Learning a new language is such a thrilling ride. It's not just a cerebral activity of phonetic sounds and symbolism, it's a cultural experience in and of itself. Which is why, out of all the things I have been curious about, nothing has surprised me more than having decided to learn Korean. My knowledge of Korean culture mostly revolves around food and even then it's mostly kimchi, bibimbap, japchae, and samgyupsal.
If there's a bottomless well that could feed curiosity, I think languages is one of them. Since embarking on the Korean train about three weeks ago, I have learnt a few things about myself and how I ended up enjoying the ride.
01 // Getting out of my own way - I wouldn't have been this interested in learning Korean if I weren't watching episodes of Running Man, a popular Korean variety show, on an almost daily basis. But even before that, I wouldn't have thought of myself a fan of that show. Sure, I might have heard of it in passing, but I was adamant that it would be a good show. I had my own version of what it is without ever really knowing what the show was all about. I declined numerous invitations to watch it but on one fateful day, I thought "fine, if it's bad then it only proves I was right the first time." As you know, I have been proven wrong and I couldn't find a show that's as entertaining and fun.
02 // Opening up to change directions - When this year began I had put down Spanish as the language I would be focusing on. I was doing about three Spanish classes per week, listened to podcasts, and read beginner Spanish books. Eventually the activity weaned off. I started reading English books, listened to storytelling podcasts, and eventually my classes ended. Immersion is one of the best tools a language learner can do and I realised I was immersed in Korean as I dug through the Running Man archives, ate more kimchi, and got curious about their culture. I also noticed myself paying more attention to Hangeul (Korean alphabet) whenever it came out during the show and how I was becoming more familiar with the Korean phrases. One day I playfully thought "If I keep at this I might as well start learning Korean." And before I knew it, I downloaded Level 1 Korean lessons on my iPod, listened to it daily, picked up a Hangeul writing book, and began referring to myself as a Korean learner.
03 // Humouring myself to see where it takes me - Learning a new language seems like a monumental task that it sometimes can feel like the only way to get it right is to be dead serious about it at the get-go. Spanish for me started out that way, as a foreign language requirement in university.
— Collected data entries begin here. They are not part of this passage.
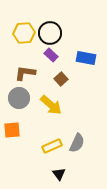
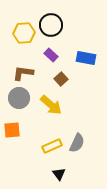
black circle: moved 1 px right, 8 px up
brown L-shape: moved 2 px left
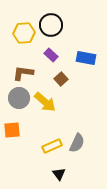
yellow arrow: moved 6 px left, 3 px up
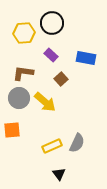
black circle: moved 1 px right, 2 px up
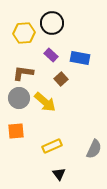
blue rectangle: moved 6 px left
orange square: moved 4 px right, 1 px down
gray semicircle: moved 17 px right, 6 px down
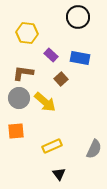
black circle: moved 26 px right, 6 px up
yellow hexagon: moved 3 px right; rotated 10 degrees clockwise
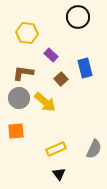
blue rectangle: moved 5 px right, 10 px down; rotated 66 degrees clockwise
yellow rectangle: moved 4 px right, 3 px down
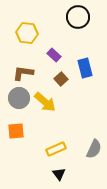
purple rectangle: moved 3 px right
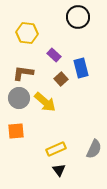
blue rectangle: moved 4 px left
black triangle: moved 4 px up
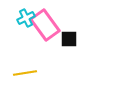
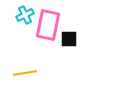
cyan cross: moved 1 px left, 3 px up
pink rectangle: moved 3 px right; rotated 48 degrees clockwise
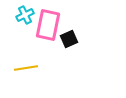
black square: rotated 24 degrees counterclockwise
yellow line: moved 1 px right, 5 px up
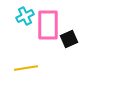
cyan cross: moved 1 px down
pink rectangle: rotated 12 degrees counterclockwise
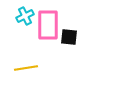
black square: moved 2 px up; rotated 30 degrees clockwise
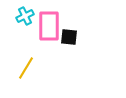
pink rectangle: moved 1 px right, 1 px down
yellow line: rotated 50 degrees counterclockwise
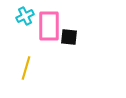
yellow line: rotated 15 degrees counterclockwise
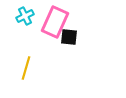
pink rectangle: moved 6 px right, 4 px up; rotated 24 degrees clockwise
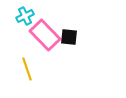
pink rectangle: moved 10 px left, 13 px down; rotated 68 degrees counterclockwise
yellow line: moved 1 px right, 1 px down; rotated 35 degrees counterclockwise
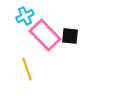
black square: moved 1 px right, 1 px up
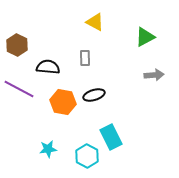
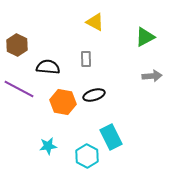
gray rectangle: moved 1 px right, 1 px down
gray arrow: moved 2 px left, 1 px down
cyan star: moved 3 px up
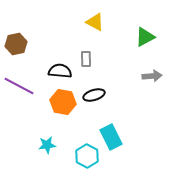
brown hexagon: moved 1 px left, 1 px up; rotated 20 degrees clockwise
black semicircle: moved 12 px right, 4 px down
purple line: moved 3 px up
cyan star: moved 1 px left, 1 px up
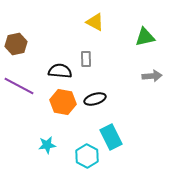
green triangle: rotated 15 degrees clockwise
black ellipse: moved 1 px right, 4 px down
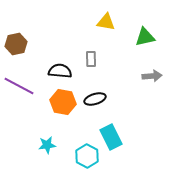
yellow triangle: moved 11 px right; rotated 18 degrees counterclockwise
gray rectangle: moved 5 px right
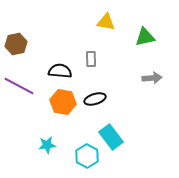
gray arrow: moved 2 px down
cyan rectangle: rotated 10 degrees counterclockwise
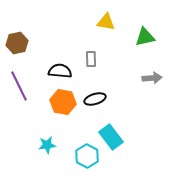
brown hexagon: moved 1 px right, 1 px up
purple line: rotated 36 degrees clockwise
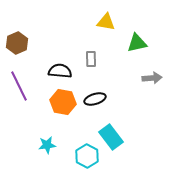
green triangle: moved 8 px left, 6 px down
brown hexagon: rotated 10 degrees counterclockwise
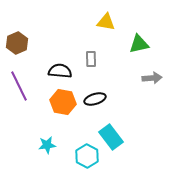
green triangle: moved 2 px right, 1 px down
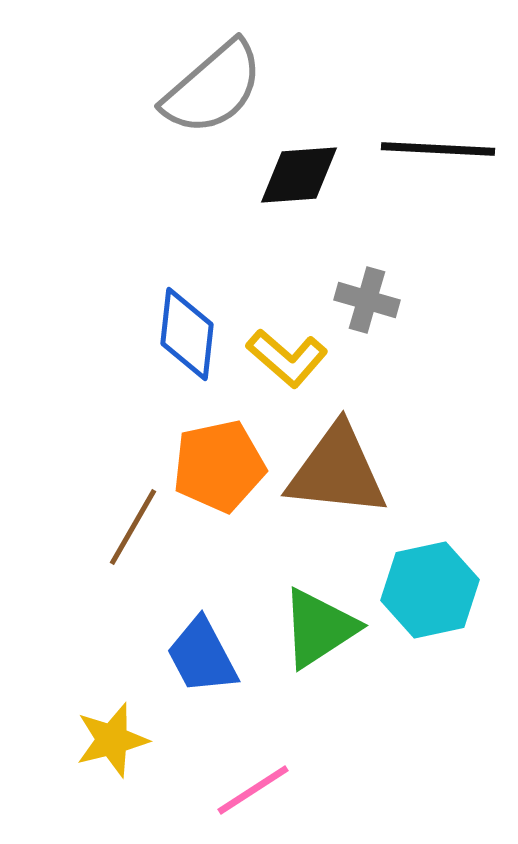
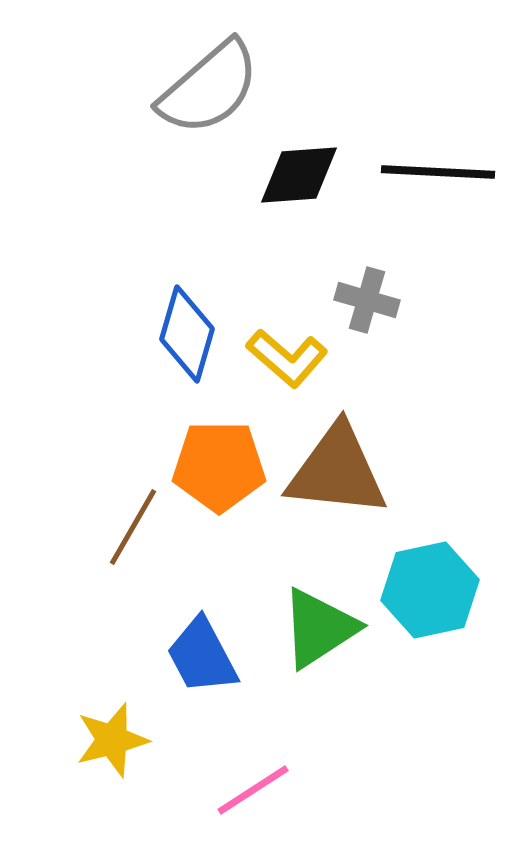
gray semicircle: moved 4 px left
black line: moved 23 px down
blue diamond: rotated 10 degrees clockwise
orange pentagon: rotated 12 degrees clockwise
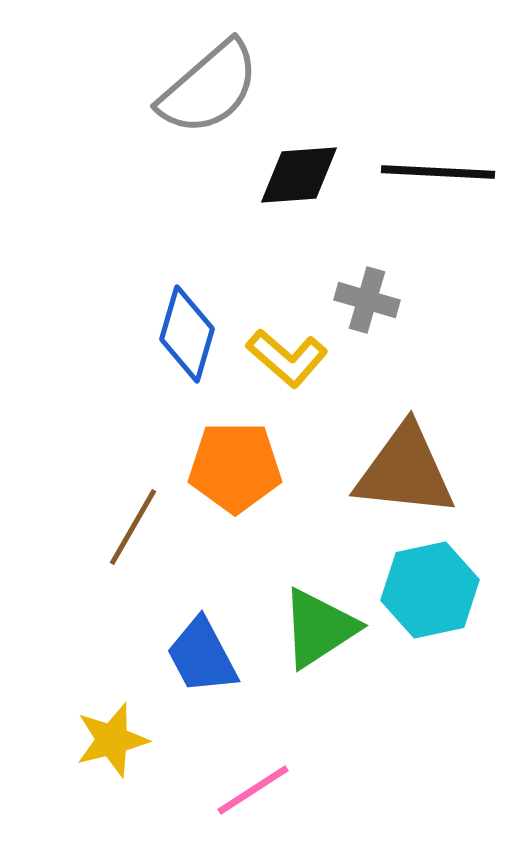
orange pentagon: moved 16 px right, 1 px down
brown triangle: moved 68 px right
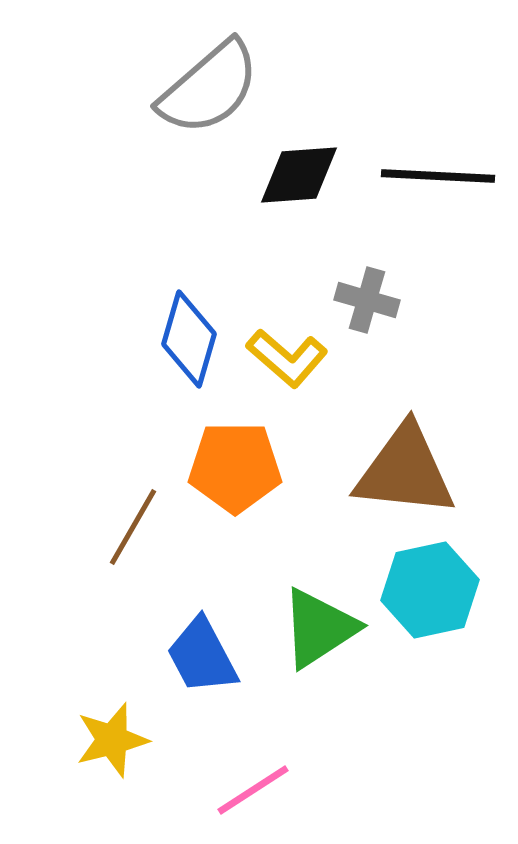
black line: moved 4 px down
blue diamond: moved 2 px right, 5 px down
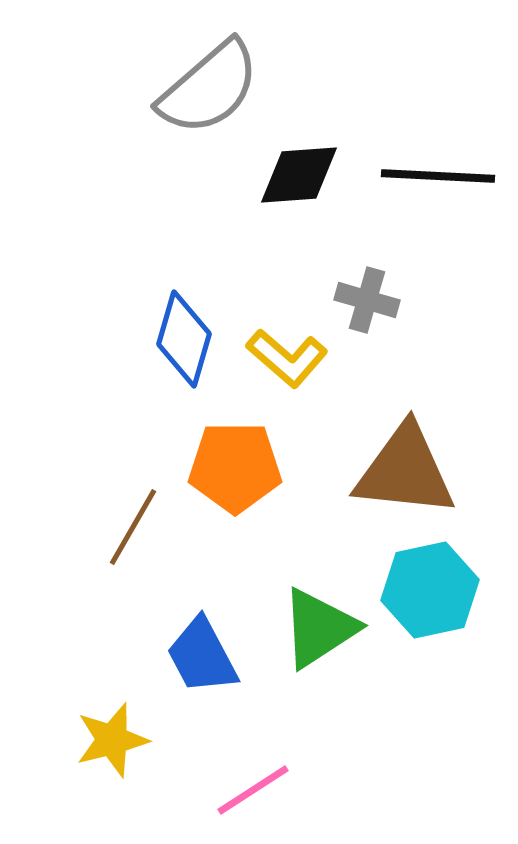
blue diamond: moved 5 px left
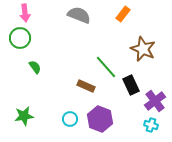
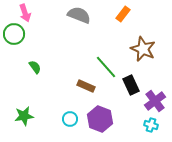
pink arrow: rotated 12 degrees counterclockwise
green circle: moved 6 px left, 4 px up
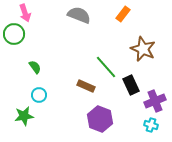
purple cross: rotated 15 degrees clockwise
cyan circle: moved 31 px left, 24 px up
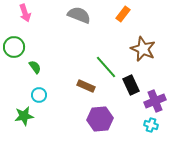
green circle: moved 13 px down
purple hexagon: rotated 25 degrees counterclockwise
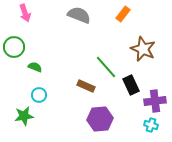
green semicircle: rotated 32 degrees counterclockwise
purple cross: rotated 15 degrees clockwise
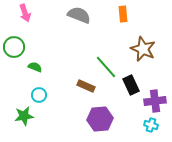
orange rectangle: rotated 42 degrees counterclockwise
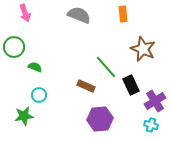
purple cross: rotated 25 degrees counterclockwise
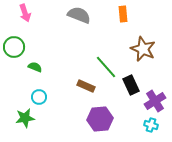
cyan circle: moved 2 px down
green star: moved 1 px right, 2 px down
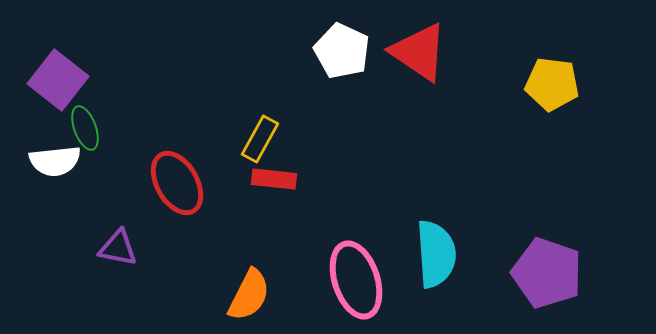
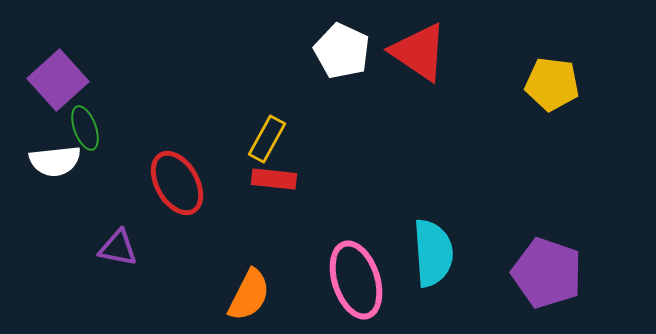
purple square: rotated 10 degrees clockwise
yellow rectangle: moved 7 px right
cyan semicircle: moved 3 px left, 1 px up
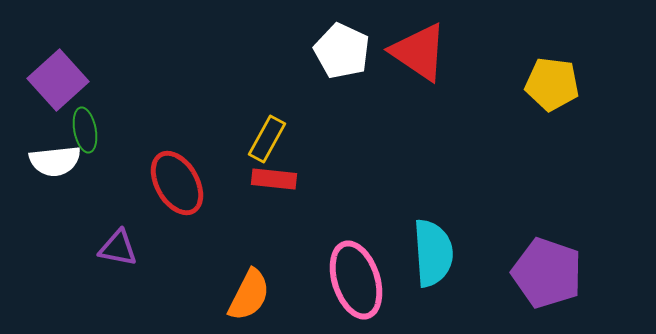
green ellipse: moved 2 px down; rotated 9 degrees clockwise
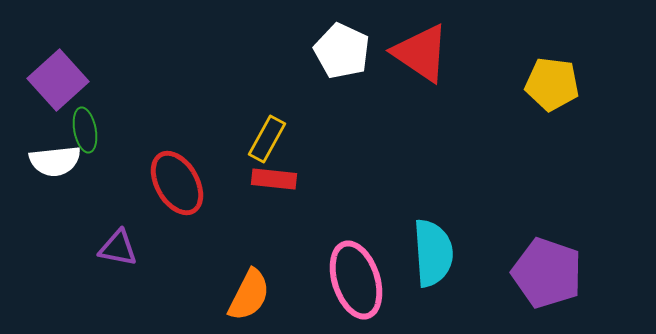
red triangle: moved 2 px right, 1 px down
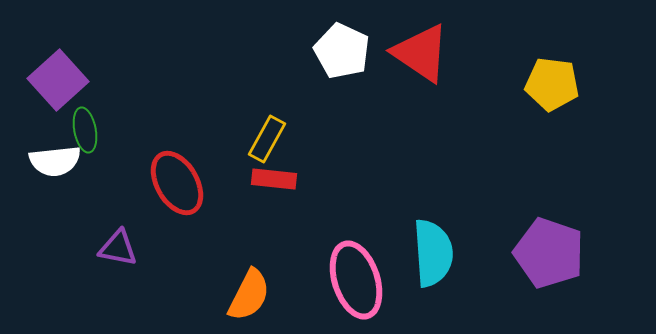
purple pentagon: moved 2 px right, 20 px up
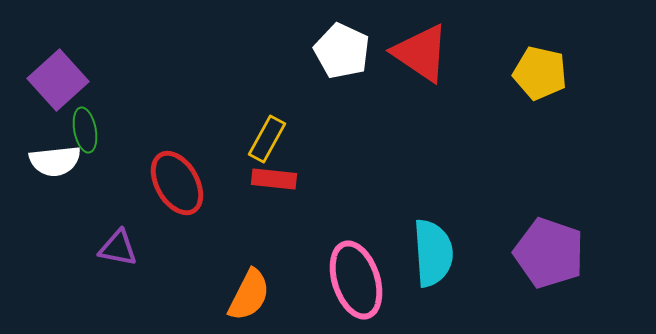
yellow pentagon: moved 12 px left, 11 px up; rotated 6 degrees clockwise
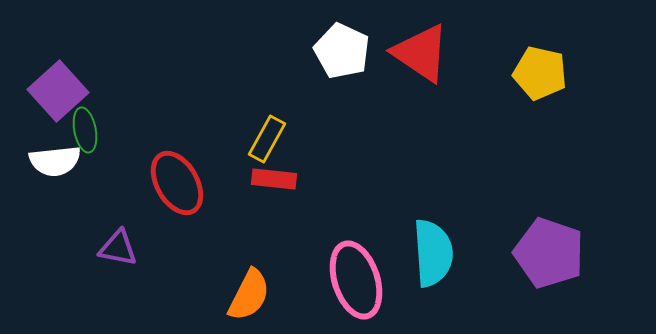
purple square: moved 11 px down
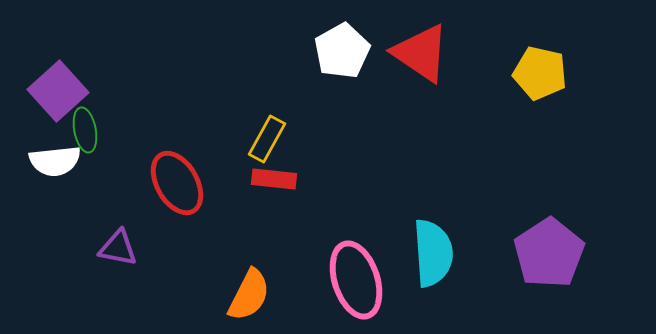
white pentagon: rotated 18 degrees clockwise
purple pentagon: rotated 20 degrees clockwise
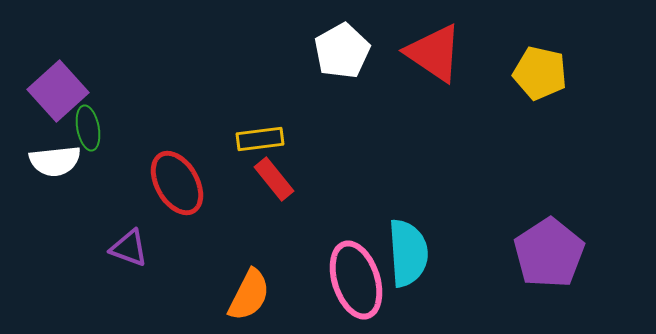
red triangle: moved 13 px right
green ellipse: moved 3 px right, 2 px up
yellow rectangle: moved 7 px left; rotated 54 degrees clockwise
red rectangle: rotated 45 degrees clockwise
purple triangle: moved 11 px right; rotated 9 degrees clockwise
cyan semicircle: moved 25 px left
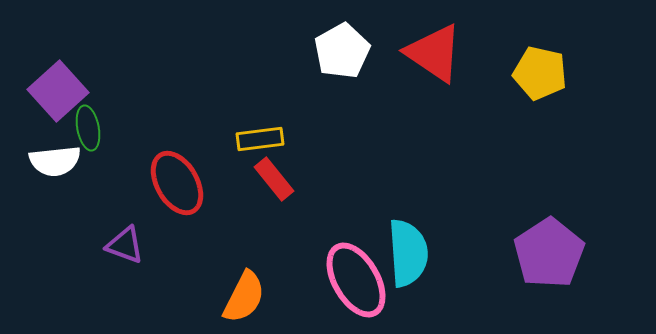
purple triangle: moved 4 px left, 3 px up
pink ellipse: rotated 12 degrees counterclockwise
orange semicircle: moved 5 px left, 2 px down
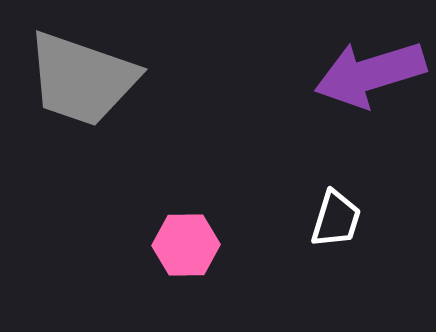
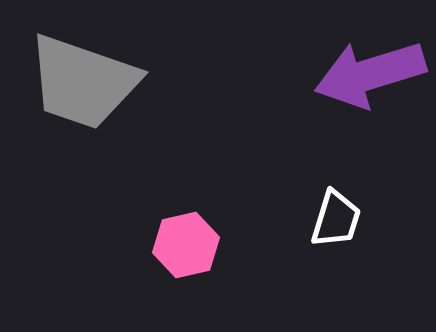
gray trapezoid: moved 1 px right, 3 px down
pink hexagon: rotated 12 degrees counterclockwise
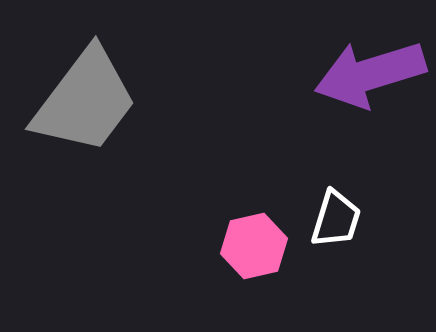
gray trapezoid: moved 2 px right, 19 px down; rotated 72 degrees counterclockwise
pink hexagon: moved 68 px right, 1 px down
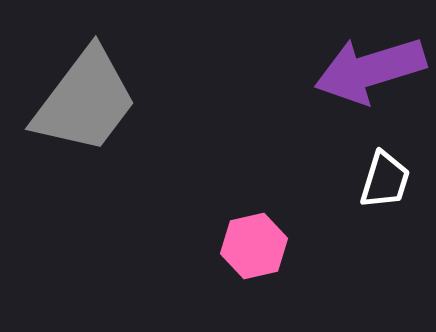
purple arrow: moved 4 px up
white trapezoid: moved 49 px right, 39 px up
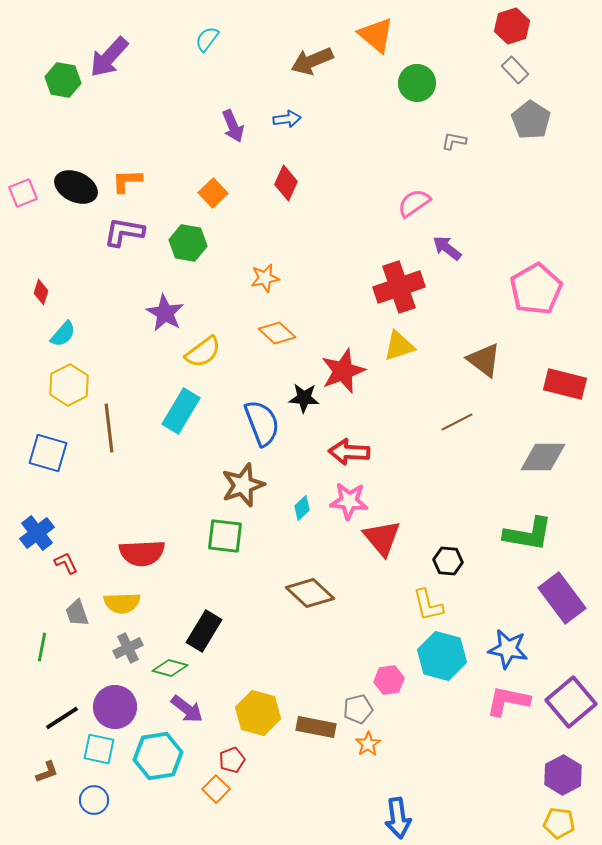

It felt like a checkbox I had to tick and had none of the personal motivations that I think helps every language learner. For me, Korean was a tool to better appreciate a show that I highly enjoy. My motivations for deciding to pick-up it up was at best playful and I think that's why I decided to skip the formal classes so I can focus on more casual and fun ways of learning the language. This doesn't mean that I don't take learning it seriously but rather, that I am focusing on the enjoyable elements of discovering a language and its culture. And since there are no grades to worry about, it's taken the edge off of learning a foreign language.